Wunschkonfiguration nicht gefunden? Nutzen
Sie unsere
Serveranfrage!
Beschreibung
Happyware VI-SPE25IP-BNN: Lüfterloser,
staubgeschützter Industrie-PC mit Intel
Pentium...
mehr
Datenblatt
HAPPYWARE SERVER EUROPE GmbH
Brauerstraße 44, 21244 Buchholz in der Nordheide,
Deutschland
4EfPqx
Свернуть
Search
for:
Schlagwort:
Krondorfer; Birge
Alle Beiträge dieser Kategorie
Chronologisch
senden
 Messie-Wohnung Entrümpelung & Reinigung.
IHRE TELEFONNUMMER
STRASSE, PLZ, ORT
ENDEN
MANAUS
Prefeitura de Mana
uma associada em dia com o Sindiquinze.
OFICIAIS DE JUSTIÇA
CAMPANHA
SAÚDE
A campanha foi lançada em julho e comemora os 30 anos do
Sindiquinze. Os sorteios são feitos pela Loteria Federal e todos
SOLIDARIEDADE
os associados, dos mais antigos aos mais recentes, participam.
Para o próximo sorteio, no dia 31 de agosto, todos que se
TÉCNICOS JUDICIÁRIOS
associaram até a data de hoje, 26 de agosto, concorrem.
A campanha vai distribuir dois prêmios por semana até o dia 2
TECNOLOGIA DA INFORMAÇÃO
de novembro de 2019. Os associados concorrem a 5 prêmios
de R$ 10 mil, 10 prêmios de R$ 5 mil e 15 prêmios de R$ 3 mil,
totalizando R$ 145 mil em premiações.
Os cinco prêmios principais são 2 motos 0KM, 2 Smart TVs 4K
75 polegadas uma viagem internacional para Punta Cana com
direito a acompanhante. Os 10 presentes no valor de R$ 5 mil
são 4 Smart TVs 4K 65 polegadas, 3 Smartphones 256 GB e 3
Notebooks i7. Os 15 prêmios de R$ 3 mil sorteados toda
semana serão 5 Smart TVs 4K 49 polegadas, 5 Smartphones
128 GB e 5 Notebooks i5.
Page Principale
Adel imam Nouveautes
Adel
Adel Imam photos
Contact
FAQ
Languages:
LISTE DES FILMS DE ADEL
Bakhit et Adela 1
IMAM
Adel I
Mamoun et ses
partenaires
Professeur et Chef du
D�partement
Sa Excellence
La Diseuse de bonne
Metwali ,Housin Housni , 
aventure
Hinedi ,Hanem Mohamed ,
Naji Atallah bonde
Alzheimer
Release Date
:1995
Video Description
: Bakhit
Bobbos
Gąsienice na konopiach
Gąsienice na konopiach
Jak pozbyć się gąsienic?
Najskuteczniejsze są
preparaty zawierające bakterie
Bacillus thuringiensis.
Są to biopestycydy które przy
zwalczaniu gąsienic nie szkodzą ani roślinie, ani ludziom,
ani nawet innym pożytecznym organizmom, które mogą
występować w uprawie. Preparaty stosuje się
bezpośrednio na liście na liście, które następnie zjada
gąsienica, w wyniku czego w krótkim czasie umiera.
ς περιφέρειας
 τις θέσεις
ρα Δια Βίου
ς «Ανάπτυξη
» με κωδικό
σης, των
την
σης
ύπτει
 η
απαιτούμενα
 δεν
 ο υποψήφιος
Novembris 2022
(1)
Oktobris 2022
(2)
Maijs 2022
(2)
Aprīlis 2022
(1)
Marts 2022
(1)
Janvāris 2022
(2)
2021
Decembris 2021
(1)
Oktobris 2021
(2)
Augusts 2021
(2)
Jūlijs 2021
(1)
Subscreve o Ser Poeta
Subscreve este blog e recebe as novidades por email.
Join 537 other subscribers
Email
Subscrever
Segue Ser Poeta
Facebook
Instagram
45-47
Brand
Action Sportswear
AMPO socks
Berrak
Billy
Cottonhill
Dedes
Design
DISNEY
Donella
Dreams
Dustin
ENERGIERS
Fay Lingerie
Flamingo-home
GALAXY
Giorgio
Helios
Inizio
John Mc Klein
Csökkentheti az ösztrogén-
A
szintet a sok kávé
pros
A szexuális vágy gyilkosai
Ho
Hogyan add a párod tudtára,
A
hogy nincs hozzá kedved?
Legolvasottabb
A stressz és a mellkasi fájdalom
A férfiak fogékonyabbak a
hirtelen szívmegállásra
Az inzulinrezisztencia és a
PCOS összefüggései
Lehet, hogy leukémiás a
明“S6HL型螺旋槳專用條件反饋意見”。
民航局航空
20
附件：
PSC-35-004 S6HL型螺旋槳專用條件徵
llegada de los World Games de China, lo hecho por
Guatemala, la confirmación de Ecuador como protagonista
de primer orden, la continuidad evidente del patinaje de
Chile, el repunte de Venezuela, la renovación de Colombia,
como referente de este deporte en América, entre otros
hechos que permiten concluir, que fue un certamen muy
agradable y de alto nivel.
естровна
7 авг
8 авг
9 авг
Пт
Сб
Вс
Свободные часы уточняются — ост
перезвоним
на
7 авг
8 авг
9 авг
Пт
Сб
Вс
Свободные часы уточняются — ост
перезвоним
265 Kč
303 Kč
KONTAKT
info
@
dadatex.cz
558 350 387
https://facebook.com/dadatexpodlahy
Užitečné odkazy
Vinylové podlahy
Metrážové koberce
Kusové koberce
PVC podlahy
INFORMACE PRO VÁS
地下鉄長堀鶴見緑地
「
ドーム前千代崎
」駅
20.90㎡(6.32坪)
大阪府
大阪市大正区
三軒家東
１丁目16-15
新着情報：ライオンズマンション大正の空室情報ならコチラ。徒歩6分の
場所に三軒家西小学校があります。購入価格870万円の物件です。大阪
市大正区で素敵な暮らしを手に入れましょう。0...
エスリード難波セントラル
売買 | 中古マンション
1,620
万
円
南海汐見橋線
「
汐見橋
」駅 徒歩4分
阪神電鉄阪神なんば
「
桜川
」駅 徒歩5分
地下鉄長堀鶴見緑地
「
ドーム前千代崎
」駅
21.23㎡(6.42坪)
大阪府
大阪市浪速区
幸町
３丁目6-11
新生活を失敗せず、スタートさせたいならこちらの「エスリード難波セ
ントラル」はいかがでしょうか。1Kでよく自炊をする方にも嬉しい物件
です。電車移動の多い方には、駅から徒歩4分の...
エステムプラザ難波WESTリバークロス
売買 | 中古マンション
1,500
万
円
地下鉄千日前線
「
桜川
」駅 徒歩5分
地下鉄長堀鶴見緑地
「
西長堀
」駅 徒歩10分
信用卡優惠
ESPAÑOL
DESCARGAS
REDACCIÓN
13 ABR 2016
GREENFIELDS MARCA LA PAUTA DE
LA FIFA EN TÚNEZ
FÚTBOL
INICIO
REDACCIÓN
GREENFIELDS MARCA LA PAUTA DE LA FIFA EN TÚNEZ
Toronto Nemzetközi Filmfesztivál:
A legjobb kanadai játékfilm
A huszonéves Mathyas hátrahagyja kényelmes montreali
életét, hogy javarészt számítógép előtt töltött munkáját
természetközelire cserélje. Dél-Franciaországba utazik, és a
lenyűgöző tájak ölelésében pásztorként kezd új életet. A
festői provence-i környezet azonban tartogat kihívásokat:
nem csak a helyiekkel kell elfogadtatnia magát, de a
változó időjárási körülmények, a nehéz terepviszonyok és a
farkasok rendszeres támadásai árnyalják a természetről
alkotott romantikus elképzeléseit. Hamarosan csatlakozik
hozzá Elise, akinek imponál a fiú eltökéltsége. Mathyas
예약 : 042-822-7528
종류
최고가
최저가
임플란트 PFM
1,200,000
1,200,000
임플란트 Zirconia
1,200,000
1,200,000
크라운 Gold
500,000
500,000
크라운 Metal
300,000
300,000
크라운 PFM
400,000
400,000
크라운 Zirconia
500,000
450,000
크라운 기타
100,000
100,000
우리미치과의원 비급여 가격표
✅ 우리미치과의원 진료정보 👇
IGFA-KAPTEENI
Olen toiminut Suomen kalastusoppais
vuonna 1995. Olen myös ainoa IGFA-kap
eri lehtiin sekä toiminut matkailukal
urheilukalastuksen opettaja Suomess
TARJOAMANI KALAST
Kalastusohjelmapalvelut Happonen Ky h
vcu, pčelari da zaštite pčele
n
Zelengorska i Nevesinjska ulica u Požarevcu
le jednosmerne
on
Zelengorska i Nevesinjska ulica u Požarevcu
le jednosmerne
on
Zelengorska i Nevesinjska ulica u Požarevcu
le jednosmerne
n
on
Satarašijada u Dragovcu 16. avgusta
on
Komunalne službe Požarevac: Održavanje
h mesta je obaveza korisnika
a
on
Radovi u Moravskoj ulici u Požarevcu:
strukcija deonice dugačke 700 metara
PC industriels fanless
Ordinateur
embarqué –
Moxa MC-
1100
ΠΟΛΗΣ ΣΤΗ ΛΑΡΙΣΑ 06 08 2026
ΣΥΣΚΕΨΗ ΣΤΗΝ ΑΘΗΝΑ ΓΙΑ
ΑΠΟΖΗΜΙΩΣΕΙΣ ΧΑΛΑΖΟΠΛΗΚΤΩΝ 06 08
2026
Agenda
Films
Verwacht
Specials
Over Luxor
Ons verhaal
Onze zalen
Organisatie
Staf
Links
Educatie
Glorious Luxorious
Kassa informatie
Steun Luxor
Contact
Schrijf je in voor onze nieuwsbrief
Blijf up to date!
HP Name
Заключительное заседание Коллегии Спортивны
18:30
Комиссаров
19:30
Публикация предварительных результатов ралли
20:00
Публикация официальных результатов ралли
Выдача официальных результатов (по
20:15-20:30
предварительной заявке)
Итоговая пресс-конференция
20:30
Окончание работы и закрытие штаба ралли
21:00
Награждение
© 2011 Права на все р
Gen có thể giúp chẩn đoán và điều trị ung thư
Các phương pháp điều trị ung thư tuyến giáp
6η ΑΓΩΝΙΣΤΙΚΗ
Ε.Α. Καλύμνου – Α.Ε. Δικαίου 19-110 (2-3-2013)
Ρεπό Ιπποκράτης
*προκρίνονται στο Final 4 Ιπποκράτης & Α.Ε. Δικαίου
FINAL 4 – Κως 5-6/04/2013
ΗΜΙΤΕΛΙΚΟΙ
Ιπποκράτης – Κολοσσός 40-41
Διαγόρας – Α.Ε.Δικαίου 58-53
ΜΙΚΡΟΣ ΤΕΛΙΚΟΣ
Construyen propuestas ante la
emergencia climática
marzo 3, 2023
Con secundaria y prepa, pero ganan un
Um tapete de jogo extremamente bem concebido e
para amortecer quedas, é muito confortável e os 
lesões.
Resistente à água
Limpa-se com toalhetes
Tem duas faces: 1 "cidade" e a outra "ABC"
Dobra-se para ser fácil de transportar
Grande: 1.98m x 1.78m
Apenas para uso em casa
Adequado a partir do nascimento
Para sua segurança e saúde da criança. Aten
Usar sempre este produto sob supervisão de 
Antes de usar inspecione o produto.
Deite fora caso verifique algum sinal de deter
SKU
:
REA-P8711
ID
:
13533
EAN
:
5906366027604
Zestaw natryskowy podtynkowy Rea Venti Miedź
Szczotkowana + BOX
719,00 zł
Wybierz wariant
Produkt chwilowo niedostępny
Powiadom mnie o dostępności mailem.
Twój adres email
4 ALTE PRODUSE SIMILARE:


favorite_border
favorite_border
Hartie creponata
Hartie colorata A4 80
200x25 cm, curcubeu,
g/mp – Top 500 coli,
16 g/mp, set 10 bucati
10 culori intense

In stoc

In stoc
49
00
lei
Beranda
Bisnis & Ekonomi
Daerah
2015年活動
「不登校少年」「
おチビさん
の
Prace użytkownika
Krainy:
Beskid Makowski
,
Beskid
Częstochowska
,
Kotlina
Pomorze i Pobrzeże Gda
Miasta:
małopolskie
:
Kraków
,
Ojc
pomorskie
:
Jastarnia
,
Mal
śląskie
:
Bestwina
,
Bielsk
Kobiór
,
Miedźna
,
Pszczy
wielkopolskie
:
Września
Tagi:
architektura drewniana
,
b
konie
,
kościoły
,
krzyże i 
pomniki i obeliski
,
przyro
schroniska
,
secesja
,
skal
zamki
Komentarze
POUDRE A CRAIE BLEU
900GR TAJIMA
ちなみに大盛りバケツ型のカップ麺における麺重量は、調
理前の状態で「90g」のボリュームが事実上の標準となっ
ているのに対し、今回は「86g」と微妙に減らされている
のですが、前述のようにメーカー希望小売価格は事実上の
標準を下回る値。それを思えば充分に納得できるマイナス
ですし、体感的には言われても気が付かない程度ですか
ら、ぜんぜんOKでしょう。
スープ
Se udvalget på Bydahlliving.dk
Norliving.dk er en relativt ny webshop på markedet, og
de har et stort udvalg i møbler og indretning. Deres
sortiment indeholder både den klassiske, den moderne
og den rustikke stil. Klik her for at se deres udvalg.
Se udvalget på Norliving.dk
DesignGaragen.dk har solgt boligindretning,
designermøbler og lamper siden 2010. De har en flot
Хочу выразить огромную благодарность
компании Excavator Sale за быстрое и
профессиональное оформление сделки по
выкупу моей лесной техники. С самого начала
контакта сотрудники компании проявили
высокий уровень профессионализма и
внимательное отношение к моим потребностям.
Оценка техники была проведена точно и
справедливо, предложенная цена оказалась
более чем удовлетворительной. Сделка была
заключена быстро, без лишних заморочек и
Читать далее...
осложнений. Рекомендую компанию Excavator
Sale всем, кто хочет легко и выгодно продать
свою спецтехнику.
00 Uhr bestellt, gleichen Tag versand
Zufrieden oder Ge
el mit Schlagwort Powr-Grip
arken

▶ _What you need to do_: Duplicate the entries character for character, from the start of the entries through the line containing "preparaty zawierające bakterie", with both ends included.

▶ _Answer for the task_:
Wunschkonfiguration nicht gefunden? Nutzen
Sie unsere
Serveranfrage!
Beschreibung
Happyware VI-SPE25IP-BNN: Lüfterloser,
staubgeschützter Industrie-PC mit Intel
Pentium...
mehr
Datenblatt
HAPPYWARE SERVER EUROPE GmbH
Brauerstraße 44, 21244 Buchholz in der Nordheide,
Deutschland
4EfPqx
Свернуть
Search
for:
Schlagwort:
Krondorfer; Birge
Alle Beiträge dieser Kategorie
Chronologisch
senden
 Messie-Wohnung Entrümpelung & Reinigung.
IHRE TELEFONNUMMER
STRASSE, PLZ, ORT
ENDEN
MANAUS
Prefeitura de Mana
uma associada em dia com o Sindiquinze.
OFICIAIS DE JUSTIÇA
CAMPANHA
SAÚDE
A campanha foi lançada em julho e comemora os 30 anos do
Sindiquinze. Os sorteios são feitos pela Loteria Federal e todos
SOLIDARIEDADE
os associados, dos mais antigos aos mais recentes, participam.
Para o próximo sorteio, no dia 31 de agosto, todos que se
TÉCNICOS JUDICIÁRIOS
associaram até a data de hoje, 26 de agosto, concorrem.
A campanha vai distribuir dois prêmios por semana até o dia 2
TECNOLOGIA DA INFORMAÇÃO
de novembro de 2019. Os associados concorrem a 5 prêmios
de R$ 10 mil, 10 prêmios de R$ 5 mil e 15 prêmios de R$ 3 mil,
totalizando R$ 145 mil em premiações.
Os cinco prêmios principais são 2 motos 0KM, 2 Smart TVs 4K
75 polegadas uma viagem internacional para Punta Cana com
direito a acompanhante. Os 10 presentes no valor de R$ 5 mil
são 4 Smart TVs 4K 65 polegadas, 3 Smartphones 256 GB e 3
Notebooks i7. Os 15 prêmios de R$ 3 mil sorteados toda
semana serão 5 Smart TVs 4K 49 polegadas, 5 Smartphones
128 GB e 5 Notebooks i5.
Page Principale
Adel imam Nouveautes
Adel
Adel Imam photos
Contact
FAQ
Languages:
LISTE DES FILMS DE ADEL
Bakhit et Adela 1
IMAM
Adel I
Mamoun et ses
partenaires
Professeur et Chef du
D�partement
Sa Excellence
La Diseuse de bonne
Metwali ,Housin Housni , 
aventure
Hinedi ,Hanem Mohamed ,
Naji Atallah bonde
Alzheimer
Release Date
:1995
Video Description
: Bakhit
Bobbos
Gąsienice na konopiach
Gąsienice na konopiach
Jak pozbyć się gąsienic?
Najskuteczniejsze są
preparaty zawierające bakterie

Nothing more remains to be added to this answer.